# Task goal
From the entries below, retype only the lines from the one with "Superiore DOC 2022" through the one with "byť uchovávané, používané", exactly as written.

** Opening Source information block **

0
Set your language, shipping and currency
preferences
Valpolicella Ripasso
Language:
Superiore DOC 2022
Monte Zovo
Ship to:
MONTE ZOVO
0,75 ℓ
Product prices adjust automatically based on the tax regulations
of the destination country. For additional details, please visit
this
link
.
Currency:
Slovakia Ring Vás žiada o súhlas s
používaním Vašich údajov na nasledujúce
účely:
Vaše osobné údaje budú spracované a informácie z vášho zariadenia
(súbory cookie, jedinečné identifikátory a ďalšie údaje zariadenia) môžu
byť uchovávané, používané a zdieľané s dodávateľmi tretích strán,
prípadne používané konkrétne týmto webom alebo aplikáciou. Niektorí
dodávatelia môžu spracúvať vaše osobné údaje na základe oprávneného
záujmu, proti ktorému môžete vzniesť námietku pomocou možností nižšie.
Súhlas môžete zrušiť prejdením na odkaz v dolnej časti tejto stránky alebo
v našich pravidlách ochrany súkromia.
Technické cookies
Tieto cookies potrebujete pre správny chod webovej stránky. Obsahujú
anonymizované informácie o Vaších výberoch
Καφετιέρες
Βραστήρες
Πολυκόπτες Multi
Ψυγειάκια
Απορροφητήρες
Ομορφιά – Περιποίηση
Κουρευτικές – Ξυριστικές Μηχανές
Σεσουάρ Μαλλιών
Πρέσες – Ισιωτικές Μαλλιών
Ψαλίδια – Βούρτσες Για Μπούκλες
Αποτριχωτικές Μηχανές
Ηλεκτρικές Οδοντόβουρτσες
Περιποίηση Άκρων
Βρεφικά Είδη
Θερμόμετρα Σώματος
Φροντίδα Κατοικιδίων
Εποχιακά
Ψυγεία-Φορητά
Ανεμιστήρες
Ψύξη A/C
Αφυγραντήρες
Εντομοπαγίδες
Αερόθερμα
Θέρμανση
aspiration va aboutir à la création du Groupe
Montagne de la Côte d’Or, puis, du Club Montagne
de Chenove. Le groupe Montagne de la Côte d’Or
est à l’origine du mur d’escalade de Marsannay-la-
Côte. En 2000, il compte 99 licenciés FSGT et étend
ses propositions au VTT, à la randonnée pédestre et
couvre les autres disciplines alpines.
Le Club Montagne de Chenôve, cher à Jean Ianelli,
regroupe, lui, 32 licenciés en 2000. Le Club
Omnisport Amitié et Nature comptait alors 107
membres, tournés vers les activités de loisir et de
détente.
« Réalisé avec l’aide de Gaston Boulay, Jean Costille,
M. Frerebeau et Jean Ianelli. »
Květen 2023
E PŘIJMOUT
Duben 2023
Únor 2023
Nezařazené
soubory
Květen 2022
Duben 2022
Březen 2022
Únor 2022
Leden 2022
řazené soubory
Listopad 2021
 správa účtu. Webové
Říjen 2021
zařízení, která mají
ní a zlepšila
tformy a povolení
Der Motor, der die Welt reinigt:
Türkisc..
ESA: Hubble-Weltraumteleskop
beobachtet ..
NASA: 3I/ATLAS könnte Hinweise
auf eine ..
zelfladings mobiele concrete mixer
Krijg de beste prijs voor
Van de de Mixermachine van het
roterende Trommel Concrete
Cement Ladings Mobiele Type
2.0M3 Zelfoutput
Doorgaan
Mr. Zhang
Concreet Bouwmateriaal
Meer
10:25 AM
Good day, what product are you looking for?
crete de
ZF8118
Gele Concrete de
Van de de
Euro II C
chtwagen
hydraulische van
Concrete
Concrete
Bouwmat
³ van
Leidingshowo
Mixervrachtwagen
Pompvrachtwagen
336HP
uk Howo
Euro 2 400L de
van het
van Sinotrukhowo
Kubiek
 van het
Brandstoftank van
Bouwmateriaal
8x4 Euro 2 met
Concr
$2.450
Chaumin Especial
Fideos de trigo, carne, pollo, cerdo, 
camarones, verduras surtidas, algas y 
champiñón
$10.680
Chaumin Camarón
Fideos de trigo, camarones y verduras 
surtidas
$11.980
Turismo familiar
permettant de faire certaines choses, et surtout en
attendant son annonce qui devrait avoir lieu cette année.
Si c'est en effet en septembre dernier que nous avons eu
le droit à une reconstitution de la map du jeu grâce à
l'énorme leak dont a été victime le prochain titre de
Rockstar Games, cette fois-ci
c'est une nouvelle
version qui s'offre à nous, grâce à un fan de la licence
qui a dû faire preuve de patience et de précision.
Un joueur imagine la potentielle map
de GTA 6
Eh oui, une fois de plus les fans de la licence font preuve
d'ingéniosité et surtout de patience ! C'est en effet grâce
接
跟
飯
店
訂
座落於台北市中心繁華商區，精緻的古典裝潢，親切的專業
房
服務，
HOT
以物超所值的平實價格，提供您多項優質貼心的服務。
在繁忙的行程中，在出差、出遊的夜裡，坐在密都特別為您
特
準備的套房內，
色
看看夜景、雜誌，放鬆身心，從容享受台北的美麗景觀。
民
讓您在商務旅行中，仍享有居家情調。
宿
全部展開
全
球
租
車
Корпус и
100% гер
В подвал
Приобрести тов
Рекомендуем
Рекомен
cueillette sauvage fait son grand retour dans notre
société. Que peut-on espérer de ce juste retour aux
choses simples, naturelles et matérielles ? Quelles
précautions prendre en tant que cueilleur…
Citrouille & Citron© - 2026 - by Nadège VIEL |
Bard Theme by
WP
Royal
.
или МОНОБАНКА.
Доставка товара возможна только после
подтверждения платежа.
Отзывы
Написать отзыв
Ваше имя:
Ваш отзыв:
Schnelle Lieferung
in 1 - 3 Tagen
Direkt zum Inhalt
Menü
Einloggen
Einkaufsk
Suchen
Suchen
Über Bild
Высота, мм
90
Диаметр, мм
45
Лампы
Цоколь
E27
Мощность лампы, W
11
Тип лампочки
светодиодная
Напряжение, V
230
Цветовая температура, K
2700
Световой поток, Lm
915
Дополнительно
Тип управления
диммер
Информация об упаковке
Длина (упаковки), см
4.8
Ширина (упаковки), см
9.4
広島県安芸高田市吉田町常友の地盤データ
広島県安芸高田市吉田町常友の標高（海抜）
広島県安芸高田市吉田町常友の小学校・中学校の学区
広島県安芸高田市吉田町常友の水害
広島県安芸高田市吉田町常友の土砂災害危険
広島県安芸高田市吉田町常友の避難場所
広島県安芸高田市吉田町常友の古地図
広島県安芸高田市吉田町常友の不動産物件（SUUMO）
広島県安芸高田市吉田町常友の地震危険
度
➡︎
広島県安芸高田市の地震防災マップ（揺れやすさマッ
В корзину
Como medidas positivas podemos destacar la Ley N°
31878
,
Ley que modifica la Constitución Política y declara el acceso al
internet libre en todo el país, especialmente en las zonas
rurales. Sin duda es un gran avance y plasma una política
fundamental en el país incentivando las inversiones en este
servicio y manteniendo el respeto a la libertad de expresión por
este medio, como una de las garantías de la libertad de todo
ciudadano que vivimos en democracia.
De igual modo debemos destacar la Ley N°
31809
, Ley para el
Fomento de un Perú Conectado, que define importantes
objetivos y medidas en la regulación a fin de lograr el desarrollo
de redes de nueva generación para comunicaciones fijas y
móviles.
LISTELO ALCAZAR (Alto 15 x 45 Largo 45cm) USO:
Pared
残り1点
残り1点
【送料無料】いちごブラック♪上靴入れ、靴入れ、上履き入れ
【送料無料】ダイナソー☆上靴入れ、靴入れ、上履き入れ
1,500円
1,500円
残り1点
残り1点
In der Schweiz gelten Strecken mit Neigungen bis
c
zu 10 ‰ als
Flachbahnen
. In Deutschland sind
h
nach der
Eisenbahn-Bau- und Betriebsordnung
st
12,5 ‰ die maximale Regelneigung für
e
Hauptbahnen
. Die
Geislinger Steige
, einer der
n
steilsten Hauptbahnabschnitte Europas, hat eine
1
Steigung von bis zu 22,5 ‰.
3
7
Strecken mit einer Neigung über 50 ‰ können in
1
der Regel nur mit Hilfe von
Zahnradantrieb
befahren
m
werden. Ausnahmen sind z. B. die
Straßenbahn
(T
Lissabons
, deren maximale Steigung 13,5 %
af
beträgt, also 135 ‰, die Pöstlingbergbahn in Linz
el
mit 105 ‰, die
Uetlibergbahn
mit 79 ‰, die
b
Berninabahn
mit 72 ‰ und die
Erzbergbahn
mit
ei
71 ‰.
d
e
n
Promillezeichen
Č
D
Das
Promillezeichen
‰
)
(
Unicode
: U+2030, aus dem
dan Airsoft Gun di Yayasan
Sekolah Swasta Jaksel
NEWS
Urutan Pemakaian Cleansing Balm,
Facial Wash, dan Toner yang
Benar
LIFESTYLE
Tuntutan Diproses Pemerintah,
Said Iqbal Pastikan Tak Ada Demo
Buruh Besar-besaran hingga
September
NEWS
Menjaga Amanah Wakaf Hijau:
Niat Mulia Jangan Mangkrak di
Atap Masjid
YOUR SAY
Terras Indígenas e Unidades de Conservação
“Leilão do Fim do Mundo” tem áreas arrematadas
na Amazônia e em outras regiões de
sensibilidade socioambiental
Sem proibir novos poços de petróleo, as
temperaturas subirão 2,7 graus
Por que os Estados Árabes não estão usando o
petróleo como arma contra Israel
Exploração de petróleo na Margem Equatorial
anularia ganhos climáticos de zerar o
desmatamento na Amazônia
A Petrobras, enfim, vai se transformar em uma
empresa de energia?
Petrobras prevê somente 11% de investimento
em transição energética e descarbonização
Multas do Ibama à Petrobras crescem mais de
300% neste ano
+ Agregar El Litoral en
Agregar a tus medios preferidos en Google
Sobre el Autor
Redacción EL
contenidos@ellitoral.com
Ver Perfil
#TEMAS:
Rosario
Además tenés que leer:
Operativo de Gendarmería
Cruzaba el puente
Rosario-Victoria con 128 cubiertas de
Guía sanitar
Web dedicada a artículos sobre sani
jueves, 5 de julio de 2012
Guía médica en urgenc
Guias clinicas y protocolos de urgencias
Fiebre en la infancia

** Closing Source information block **

# Solution
Superiore DOC 2022
Monte Zovo
Ship to:
MONTE ZOVO
0,75 ℓ
Product prices adjust automatically based on the tax regulations
of the destination country. For additional details, please visit
this
link
.
Currency:
Slovakia Ring Vás žiada o súhlas s
používaním Vašich údajov na nasledujúce
účely:
Vaše osobné údaje budú spracované a informácie z vášho zariadenia
(súbory cookie, jedinečné identifikátory a ďalšie údaje zariadenia) môžu
byť uchovávané, používané a zdieľané s dodávateľmi tretích strán,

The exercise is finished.